Automatisch und ohne groß zu überlegen, antwortete er:
„Colonel John Sheppard vom Planeten Erde.“
Mit Absicht hatte Rhiana ihn das sogleich gefragt, bevor er seine
Sinne richtig beisammen hatte. Meist antwortete man da automatisch.
Was er sagte, ließ sie aufhorchen. Planet Erde! Diesen Namen
kannte sie aus alten Legenden. Hm! Also kein Genii, aber was waren
die beiden dann?
„Ihr seid keine Genii?“, fragte sie.
„Genii! Nein“, an seinem Gesichtsausdruck sah sie, dass
er noch Schmerzen hatte, diesen jedoch unterdrückte. „Die
Genii würde ich nicht als Freunde bezeichnen.“ Er versuchte
erneut aufzustehen und bemerkte erst da, dass seine Hände mit
einem Strick nach hinten gefesselt waren.
Sein Blick fiel auf die beiden anderen Männer. „Was ist
mit McKay und Adun?
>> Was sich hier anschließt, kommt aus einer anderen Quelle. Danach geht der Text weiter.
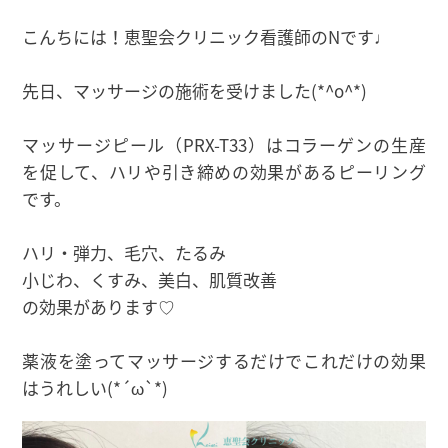
こんちには！恵聖会クリニック看護師のNです♩
先日、マッサージの施術を受けました(*^o^*)
マッサージピール（PRX-T33）はコラーゲンの生産
を促して、ハリや引き締めの効果があるピーリング
です。
ハリ・弾力、毛穴、たるみ
小じわ、くすみ、美白、肌質改善
の効果があります♡
薬液を塗ってマッサージするだけでこれだけの効果
はうれしい(*´ω`*)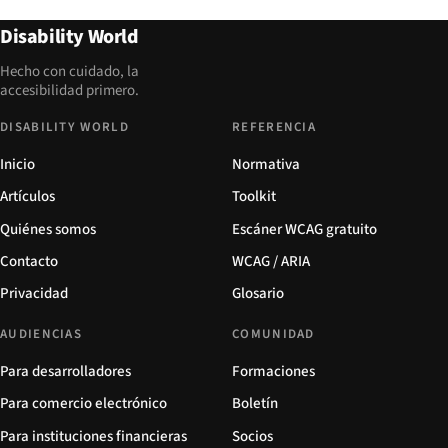
Disability World
Hecho con cuidado, la
accesibilidad primero.
DISABILITY WORLD
REFERENCIA
Inicio
Normativa
Artículos
Toolkit
Quiénes somos
Escáner WCAG gratuito
Contacto
WCAG / ARIA
Privacidad
Glosario
AUDIENCIAS
COMUNIDAD
Para desarrolladores
Formaciones
Para comercio electrónico
Boletín
Para instituciones financieras
Socios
Was hast du mit ihnen gemacht? Wer bist du überhaupt?“
„Ich heiße Rhiana Remor und woher ich komme, spielt keine
Rolle. Ihr, auf jeden Fall seid Diebe, die die Schätze der Alten
rauben.“
„Ach ja! Und was machst du?“
„Ich werde das Energiegerät der Alten mitnehmen und in
Sicherheit bringen.“
„Und dann nennst du uns Diebe? Wir haben gute Gründe für
unser Handeln, denn wir brauchen das ZPM zum Schutz von Atlantis.“
Rhiana horchte erneut auf. Hatte er da gerade Atlantis gesagt? Meinte
er damit etwa die legendäre Stadt der Alten, die sie und ihr
Volk schon so lange vergeblich suchten?
Sheppard seinerseits versuchte, die Frau und ihren älteren Begleiter
einzuordnen. Sie machte den Eindruck einer Kriegerin, während
der Mann mehr wie ein ... Wissenschaftler aussah. Sie waren ganz sicher
keine Talluser, aber auch keine Genii.
„Atlantis ist die alte Stadt der Antiker, in der wir seit über
einem Jahr leben. Wir sind von der Erde gekommen, der Ursprungswelt
der Antiker. Vor Millionen von Jahren verließen die Antiker
die Erde mit der Stadt Atlantis und kamen hierher in diese Galaxis.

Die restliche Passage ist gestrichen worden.